Jennie-O Turkey Store recently received one from Seattle Seahawks defensive end Frank Clark, while at the same time, in a tongue-in-cheek manner, Clark voiced his disapproval of Butterball turkey burgers.
Clark recently overcame a bout with food poisoning, which he apparently was stricken with after eating a Butterball burger or two that was not thoroughly cooked. But even though the illness was very unpleasant, he had a good sense of humor about it.
“Don’t eat turkey burgers by Butterball,” Clark jokingly told the Seattle Times. “It’s not a good brand. I actually like Jennie-O. The Butterball ones are thicker so they take longer to cook through.”
Public service announcement potential
Food safety, though, is a serious matter. And even though he identified one brand of turkey burger that he ate before becoming ill, I hope this doesn’t poorly affect sales of Butterball turkey products.

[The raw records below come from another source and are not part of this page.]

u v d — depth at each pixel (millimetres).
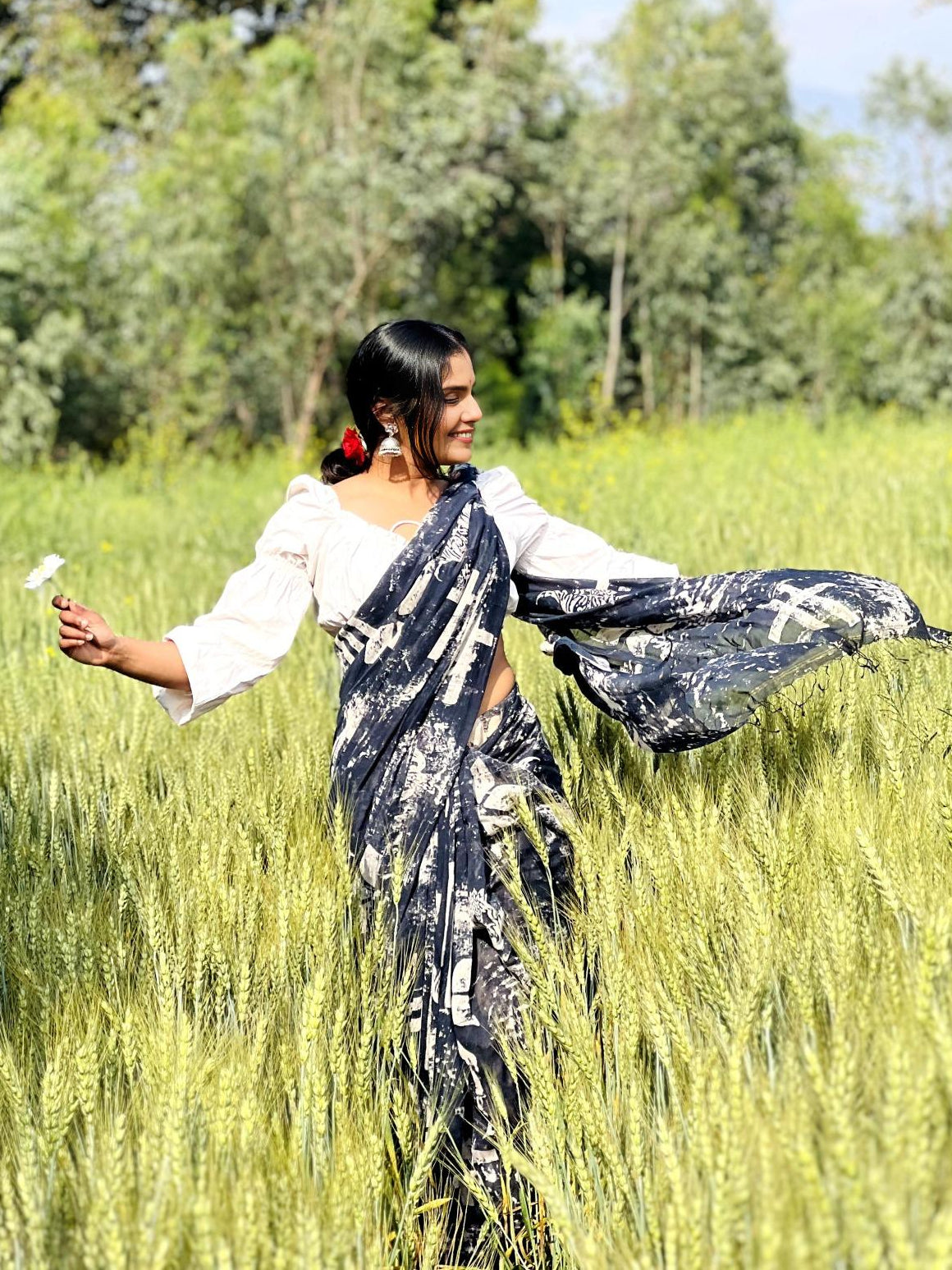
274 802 3154
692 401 35594
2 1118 2354
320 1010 2342
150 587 7918
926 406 34188
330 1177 2158
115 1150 1980
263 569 2941
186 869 3031
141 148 28266
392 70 28453
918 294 35469
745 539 7766
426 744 2809
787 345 36312
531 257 37812
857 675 3291
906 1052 1767
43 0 37344
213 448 26281
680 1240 1851
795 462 14719
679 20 35188
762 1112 1954
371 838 2816
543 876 2785
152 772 4160
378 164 27938
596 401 29375
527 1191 2527
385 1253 2238
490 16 32219
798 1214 1688
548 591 3195
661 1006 2336
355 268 27578
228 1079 2186
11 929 2926
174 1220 1891
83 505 15820
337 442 28656
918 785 2793
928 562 6469
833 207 43656
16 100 29266
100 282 25203
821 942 2256
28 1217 1972
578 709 3527
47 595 8055
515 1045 2645
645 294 35812
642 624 3154
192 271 25656
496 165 32094
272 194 26484
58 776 3939
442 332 2918
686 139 39688
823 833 2666
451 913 2721
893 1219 1534
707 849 2699
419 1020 2703
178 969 2572
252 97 27453
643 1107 2301
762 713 3314
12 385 23734
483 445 32500
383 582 2803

If I were a marketing executive with Jennie-O Turkey Store, I would under any other circumstance jump at the chance to promote the products as the favorite of Seahawk Frank Clark. But to do so after what happened would be distasteful.
After all, it could have happened with any company’s ground turkey if not cooked properly.
But rather than being a marketing opportunity, maybe this can be a public education opportunity.
I can see it now. There’s a video of Clark in his kitchen, wearing a Seahawks jersey, with a skillet full of turkey burgers. A few teammates are gathered around, impatiently wondering when the delicious food will be ready.
He then explains to them that like with all meats, turkey must be properly cooked to assure it is safe and nutritious to eat.
Then, with the lesson learned, they all chow down on the tasty turkey burgers and go on to pound their opponents on the field.